Empower Financial Product Design at All Levels of Business
We've all heard that a restaurant starts with the kitchen. If the kitchen is in perfect order, adheres to high standards of cleanliness, and all products are properly prepared and stored, this ensures the prepared dishes' quality and shows the company's attitude toward its customers.
Also, the original and pleasant design of the restaurant's interior, amazing details such as free water with rose petals or unusually served snacks, attentive service, thoughtful choice of dishes and delightful plating, as well as compliments from the chef, can encourage visitors to tell their friends about the establishment. Such clients become loyal and advertise the restaurant. This works only if the food is great, of course.
Apple's product design is not created in some department in a distant basement, it is formed and improved at all levels of the company, starting with the CEO and ending with support employees. The same approach works for financial product design at all levels of the organization:
1. Prioritize design through all the processes
The first step is to prioritize customer-centered financial product design across all business processes to ensure that everyone in the company cares about the customers. This will create and significantly enhance your company's overall brand value. In every business process, you need to ask questions: How does this help our clients? How does it improve customer relationships? What positive emotions does this invoke in our clients? Ask yourself these questions even when it comes to internal processes that customers do not see.
2. Ensure design competence in your team
The next step is your team. If you want your business to succeed through design, then creative and responsible professionals focusing on the design must be involved in the work. If they are difficult to find, you can create them by training an in-house team and practicing a design-centered approach to service creation and company development.
You can also hire outside professionals because there are many UX design agencies around. But, this can only work if company managers understand the power and impact of design and actively integrate and develop it within their team. That's why Steve Jobs was obsessed with perfect design, and one of Apple's top executives, Jonathan Paul "Jony" Ive, was a designer himself.
3. Bring design into action by sharing responsibility
Next, if you have professionals who can improve your financial product design, you need to figure out the right course of action. If a designer just sits and creates beautiful packaging for a product, this will not give you anything that will sustain the company's long-term development. The company's designers must be able to participate in the creation and development of the product.
Example: A company has built a great financial product design team but hasn't improved the service. The reason is that all service decisions were made at management meetings, at which the designers were not allowed, since this was their responsibility.
If you want to quickly and significantly improve your product or service, involve your entire team, and even your customers, in the financial product design creation. This will give you many intriguing ideas and insights, and a better understanding of your customers need and how you can exceed their expectations.
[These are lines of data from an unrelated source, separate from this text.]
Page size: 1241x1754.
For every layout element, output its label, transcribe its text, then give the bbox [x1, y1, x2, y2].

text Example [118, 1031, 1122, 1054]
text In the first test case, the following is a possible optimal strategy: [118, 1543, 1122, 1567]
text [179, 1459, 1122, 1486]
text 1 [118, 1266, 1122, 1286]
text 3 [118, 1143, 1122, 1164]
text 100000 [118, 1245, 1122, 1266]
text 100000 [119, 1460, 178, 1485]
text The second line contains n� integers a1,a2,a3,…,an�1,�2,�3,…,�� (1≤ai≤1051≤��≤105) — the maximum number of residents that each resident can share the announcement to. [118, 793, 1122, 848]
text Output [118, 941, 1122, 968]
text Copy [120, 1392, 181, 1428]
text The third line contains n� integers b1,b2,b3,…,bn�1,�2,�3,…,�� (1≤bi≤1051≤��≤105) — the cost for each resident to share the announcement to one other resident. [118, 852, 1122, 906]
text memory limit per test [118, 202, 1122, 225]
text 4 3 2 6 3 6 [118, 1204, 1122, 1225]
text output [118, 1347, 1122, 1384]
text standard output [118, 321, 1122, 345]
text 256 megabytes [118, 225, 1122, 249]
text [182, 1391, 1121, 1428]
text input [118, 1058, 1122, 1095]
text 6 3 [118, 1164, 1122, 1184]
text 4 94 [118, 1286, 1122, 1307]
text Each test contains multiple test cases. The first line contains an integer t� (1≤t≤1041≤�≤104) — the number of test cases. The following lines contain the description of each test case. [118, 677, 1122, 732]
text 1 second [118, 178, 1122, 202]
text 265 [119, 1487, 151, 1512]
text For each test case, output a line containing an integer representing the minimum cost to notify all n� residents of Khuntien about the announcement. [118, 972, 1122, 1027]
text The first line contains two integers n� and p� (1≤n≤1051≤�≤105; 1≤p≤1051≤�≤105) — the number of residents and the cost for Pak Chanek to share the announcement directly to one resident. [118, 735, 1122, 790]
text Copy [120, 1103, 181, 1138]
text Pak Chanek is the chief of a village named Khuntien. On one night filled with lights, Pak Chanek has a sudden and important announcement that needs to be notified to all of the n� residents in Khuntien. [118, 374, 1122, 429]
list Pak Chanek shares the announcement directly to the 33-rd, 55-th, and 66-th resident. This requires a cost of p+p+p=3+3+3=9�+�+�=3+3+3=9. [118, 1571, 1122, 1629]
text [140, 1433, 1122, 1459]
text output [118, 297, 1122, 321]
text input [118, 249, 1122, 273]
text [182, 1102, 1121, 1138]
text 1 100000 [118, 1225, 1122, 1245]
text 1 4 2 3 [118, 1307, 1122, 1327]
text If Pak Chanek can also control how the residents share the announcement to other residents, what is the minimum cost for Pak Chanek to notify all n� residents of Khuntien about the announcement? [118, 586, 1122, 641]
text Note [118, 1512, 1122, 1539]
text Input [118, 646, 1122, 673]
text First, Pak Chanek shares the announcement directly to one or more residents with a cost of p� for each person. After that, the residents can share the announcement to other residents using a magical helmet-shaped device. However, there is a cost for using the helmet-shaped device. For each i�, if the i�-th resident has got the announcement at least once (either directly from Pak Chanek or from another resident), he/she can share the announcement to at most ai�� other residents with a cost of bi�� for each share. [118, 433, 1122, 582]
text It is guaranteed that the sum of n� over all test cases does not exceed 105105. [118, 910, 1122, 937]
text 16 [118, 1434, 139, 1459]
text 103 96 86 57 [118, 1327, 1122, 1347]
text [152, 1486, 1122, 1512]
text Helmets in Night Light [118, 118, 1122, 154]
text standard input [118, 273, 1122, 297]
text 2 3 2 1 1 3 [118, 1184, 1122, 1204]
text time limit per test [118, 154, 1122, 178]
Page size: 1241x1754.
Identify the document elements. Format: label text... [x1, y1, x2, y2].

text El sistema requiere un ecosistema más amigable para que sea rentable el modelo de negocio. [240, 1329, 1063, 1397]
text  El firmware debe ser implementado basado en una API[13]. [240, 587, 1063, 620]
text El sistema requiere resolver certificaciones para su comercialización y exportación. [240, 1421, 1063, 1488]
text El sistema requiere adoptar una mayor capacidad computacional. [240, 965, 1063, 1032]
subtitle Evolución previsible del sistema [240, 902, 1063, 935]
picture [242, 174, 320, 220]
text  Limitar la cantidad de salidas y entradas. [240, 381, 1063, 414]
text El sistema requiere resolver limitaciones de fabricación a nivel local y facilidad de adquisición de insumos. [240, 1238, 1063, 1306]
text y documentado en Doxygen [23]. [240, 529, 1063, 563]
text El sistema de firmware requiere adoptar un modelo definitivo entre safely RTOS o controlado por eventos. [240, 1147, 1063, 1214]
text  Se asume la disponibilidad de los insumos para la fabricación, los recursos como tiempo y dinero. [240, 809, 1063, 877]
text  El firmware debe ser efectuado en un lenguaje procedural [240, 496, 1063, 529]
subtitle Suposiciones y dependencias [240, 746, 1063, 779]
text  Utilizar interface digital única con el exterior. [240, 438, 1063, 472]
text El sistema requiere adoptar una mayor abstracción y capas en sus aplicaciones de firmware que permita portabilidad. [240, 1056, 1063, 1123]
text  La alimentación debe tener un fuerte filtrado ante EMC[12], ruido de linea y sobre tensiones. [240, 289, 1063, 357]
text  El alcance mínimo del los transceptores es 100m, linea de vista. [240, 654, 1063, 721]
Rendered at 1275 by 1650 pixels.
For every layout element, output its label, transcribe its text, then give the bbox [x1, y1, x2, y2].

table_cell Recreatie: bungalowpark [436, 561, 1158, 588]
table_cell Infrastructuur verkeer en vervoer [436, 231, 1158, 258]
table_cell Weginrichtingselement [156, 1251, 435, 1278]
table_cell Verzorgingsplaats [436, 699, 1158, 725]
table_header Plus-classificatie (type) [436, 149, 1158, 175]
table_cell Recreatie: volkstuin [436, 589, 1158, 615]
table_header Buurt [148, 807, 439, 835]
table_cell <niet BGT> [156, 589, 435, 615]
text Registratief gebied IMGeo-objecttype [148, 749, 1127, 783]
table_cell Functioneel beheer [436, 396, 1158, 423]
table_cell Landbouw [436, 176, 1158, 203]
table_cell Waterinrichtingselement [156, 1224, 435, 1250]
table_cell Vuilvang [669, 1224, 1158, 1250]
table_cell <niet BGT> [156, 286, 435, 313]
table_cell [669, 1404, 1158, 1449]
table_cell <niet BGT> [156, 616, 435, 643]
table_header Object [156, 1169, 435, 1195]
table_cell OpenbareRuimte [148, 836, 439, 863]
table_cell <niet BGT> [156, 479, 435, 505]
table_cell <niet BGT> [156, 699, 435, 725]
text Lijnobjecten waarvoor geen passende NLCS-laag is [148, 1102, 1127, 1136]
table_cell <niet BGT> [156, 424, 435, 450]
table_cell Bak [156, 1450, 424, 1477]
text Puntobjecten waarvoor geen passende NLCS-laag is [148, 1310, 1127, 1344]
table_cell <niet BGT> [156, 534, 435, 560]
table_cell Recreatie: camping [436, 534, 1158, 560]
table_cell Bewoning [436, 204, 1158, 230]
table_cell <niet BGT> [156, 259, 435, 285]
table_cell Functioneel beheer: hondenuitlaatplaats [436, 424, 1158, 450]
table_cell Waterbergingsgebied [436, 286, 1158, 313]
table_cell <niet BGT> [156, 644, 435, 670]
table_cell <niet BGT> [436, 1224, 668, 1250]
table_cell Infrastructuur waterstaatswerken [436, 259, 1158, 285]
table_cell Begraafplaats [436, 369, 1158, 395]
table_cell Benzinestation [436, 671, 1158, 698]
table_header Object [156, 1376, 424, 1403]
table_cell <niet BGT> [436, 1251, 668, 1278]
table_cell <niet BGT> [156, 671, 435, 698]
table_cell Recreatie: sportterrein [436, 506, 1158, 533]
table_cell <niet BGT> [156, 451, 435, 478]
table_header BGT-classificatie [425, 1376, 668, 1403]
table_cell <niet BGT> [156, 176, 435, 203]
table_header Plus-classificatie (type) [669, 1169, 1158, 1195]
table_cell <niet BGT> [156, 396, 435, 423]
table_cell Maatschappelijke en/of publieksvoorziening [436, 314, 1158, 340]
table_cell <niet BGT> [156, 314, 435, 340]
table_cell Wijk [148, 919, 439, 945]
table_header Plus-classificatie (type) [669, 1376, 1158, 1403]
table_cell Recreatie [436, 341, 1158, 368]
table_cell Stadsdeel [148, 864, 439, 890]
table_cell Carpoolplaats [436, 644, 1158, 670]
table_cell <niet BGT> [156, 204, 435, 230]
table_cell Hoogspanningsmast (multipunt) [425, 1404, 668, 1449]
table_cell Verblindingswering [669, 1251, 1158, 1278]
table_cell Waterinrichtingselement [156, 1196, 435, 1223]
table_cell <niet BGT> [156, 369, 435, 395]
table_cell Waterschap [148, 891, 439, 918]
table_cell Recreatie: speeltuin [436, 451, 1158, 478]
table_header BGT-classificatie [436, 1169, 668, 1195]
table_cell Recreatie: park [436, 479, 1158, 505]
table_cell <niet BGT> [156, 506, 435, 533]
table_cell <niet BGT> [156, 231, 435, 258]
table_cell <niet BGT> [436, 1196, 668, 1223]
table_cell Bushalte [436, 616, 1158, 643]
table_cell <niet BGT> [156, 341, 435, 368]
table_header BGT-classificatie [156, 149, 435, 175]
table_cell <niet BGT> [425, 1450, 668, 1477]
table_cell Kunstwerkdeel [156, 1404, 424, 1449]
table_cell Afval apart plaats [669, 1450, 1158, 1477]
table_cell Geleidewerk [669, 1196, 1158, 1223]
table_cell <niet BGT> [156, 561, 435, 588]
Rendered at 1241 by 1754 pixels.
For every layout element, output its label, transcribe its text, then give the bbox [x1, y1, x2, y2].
4. Measure design with the right results
The fourth step concerns measuring execution. Results and KPI (Key Performance Indicators) are what you define in the company as the goal that your team must achieve. If you want to develop design thinking in your company, results must be defined and measured accordingly. Business performance metrics should include your customers' reaction to your product or service.
How satisfied are your customers? How willing are they to recommend you to others (NPS - Net Promoter Score)? How actively do they use your product or service? How often will your customers come back for a repeat purchase?
5. Apply design to the value
The most crucial step is to identify the brand's core value and ask the right questions. By applying customer-centered financial product design in all of the above steps, it is possible to deliver incredible value for your customers.
You could also apply design right to the key customer value definition because design helps you answer the main questions that determine brand value: Why are we doing this? What does this give our clients? What makes us special? and Why should customers choose us?
Conclusion: Find Your "Why"
The financial services must shift their focus from adding more copycat features to enhancing user experience. By adopting the Apple way—prioritizing simplicity, emotional engagement, and user-centric design—banks can create digital experiences that not only meet but exceed user expectations. It's time to rethink and renew digital banking interfaces, crafting solutions that are not just functional but delightful, turning every user interaction into a meaningful and satisfying journey.
This was very well explained by Simon Sinek, who also used Apple as an example. In his concept, The Golden Circle, Simon explains that Apple outcompeted thousands of other electronics companies with their "Think Different" motto and creativity support. Only after the answer to the question, "Why are they doing this?" can follow the questions "How do they do it?" and "What are they doing?" Only by focusing the entire company on a single idea did they manage to inspire customers, employees, and the whole world, resulting in a unique and strong brand. The value we are talking about is not provided by individual Apple products but by the entire Apple ecosystem and strategic approach, bringing together all the services into a continuous user experience flow.
Unfortunately, most companies do not define their value by formulating an answer to the question, "Why are you doing this?" It’s because they believe that everything is for the sake of profit. But, as Simon says, profit is a result, and a business's real purpose is different. It's about serving people’s needs. Many companies find it easier to answer the question, “What do we do?” and “How do we do it?” That's why Apple and companies with similar design-centered approaches are at the top. They use the power of design to communicate their “why” in absolutely everything they do.
The value of this is so great that sometimes users are willing to forgive even partial shortcomings of a product or service while still maintaining their loyalty and paying a much higher price than the market average. Customers forgive imperfection only to those who are obsessed with perfection and love what they do. Use Apple strategy as an inspiration, and use the power of design to provide your customers with the highest quality service.